Special Education Directors Melissa Sneed and Don Garner presided over the ceremony alongside Emily Hewitt of Credit Union of Georgia, the program's presenting sponsor. Each winner received a $100 Visa gift card and a branded tote bag provided by Credit Union of Georgia, a designated CCSD community partner that has maintained an ongoing relationship with the district to support programs and recognitions like this one.

The work being recognized touches thousands of Cherokee County families directly. CCSD's Special Education department serves students with a wide range of learning differences and disabilities across more than 40 schools in the district. The staff includes classroom teachers, itinerant specialists who travel between campuses, school psychologists who assess and support student mental health and learning needs, facilitators who coordinate services and ensure legal compliance under federal disability law, and speech-language pathologists who work one-on-one with students on communication skills that affect everything from classroom participation to daily life.

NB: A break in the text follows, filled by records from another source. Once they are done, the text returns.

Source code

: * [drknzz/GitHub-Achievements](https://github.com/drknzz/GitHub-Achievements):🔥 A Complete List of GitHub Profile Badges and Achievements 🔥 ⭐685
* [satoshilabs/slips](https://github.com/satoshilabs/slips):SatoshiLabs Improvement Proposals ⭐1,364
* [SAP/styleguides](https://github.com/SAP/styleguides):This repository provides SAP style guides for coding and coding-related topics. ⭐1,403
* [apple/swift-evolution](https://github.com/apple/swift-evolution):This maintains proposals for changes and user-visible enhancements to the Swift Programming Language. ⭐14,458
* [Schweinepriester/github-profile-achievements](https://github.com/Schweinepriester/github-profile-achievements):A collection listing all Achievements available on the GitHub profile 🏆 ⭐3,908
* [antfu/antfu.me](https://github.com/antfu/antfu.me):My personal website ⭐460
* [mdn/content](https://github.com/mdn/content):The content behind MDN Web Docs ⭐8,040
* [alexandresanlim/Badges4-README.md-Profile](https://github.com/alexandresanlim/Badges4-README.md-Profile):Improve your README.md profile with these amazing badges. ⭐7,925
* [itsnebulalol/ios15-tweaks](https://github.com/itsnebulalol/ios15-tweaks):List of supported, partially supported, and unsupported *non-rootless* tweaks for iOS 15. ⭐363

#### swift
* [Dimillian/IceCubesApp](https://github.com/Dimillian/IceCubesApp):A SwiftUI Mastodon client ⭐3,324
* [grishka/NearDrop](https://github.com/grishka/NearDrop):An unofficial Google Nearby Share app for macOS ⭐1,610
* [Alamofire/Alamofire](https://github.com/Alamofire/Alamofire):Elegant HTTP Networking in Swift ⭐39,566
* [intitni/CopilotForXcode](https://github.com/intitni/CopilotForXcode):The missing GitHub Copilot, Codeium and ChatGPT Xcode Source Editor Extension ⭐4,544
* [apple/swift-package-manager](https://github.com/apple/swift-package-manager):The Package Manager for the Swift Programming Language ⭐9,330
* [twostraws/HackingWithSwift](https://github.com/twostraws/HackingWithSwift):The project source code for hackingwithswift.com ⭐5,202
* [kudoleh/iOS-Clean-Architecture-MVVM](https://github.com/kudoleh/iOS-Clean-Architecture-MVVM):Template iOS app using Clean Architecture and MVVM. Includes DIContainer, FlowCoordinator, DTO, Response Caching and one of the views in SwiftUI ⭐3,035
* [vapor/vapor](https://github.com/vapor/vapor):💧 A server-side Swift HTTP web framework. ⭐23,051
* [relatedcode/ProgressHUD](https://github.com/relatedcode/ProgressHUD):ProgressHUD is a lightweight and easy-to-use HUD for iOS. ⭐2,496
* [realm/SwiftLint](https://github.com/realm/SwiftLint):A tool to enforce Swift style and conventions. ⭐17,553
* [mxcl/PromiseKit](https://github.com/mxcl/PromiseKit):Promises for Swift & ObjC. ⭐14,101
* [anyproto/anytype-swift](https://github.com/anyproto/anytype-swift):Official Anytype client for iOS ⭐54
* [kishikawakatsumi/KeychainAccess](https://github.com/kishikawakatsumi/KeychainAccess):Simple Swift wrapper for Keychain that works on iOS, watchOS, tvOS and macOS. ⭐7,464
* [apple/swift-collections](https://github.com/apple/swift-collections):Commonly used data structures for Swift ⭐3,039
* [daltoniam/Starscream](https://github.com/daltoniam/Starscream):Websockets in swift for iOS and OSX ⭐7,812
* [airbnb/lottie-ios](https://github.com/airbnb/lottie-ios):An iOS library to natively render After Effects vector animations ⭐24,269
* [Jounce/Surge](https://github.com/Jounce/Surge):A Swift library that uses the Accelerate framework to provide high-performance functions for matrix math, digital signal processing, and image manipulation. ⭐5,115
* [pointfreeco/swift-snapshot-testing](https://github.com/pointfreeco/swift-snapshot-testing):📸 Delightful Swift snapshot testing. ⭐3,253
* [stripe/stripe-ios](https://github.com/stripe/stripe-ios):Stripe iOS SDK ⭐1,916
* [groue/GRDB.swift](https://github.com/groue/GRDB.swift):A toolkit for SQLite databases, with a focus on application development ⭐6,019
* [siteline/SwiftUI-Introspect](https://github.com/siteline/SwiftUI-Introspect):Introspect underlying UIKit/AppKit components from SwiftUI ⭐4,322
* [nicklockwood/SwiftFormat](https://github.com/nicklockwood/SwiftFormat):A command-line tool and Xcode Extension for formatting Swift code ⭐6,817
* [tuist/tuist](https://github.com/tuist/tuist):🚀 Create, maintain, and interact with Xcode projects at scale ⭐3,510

That breadth matters in a district the size of Cherokee County's. With more than 42,000 students enrolled across the county, CCSD ranks among the larger school systems in Georgia, and the demands on its special education staff scale accordingly. These are professionals who often carry heavy caseloads, navigate complex federal requirements under the Individuals with Disabilities Education Act, and build relationships with students and families that can span years. An annual recognition program doesn't change the workload, but it does put names and faces to work that frequently happens behind the scenes, away from the visibility that classroom teachers more often receive.

For parents of children receiving special education services, seeing that work publicly acknowledged is a reminder that the district views these roles as central, not supplementary, to its mission.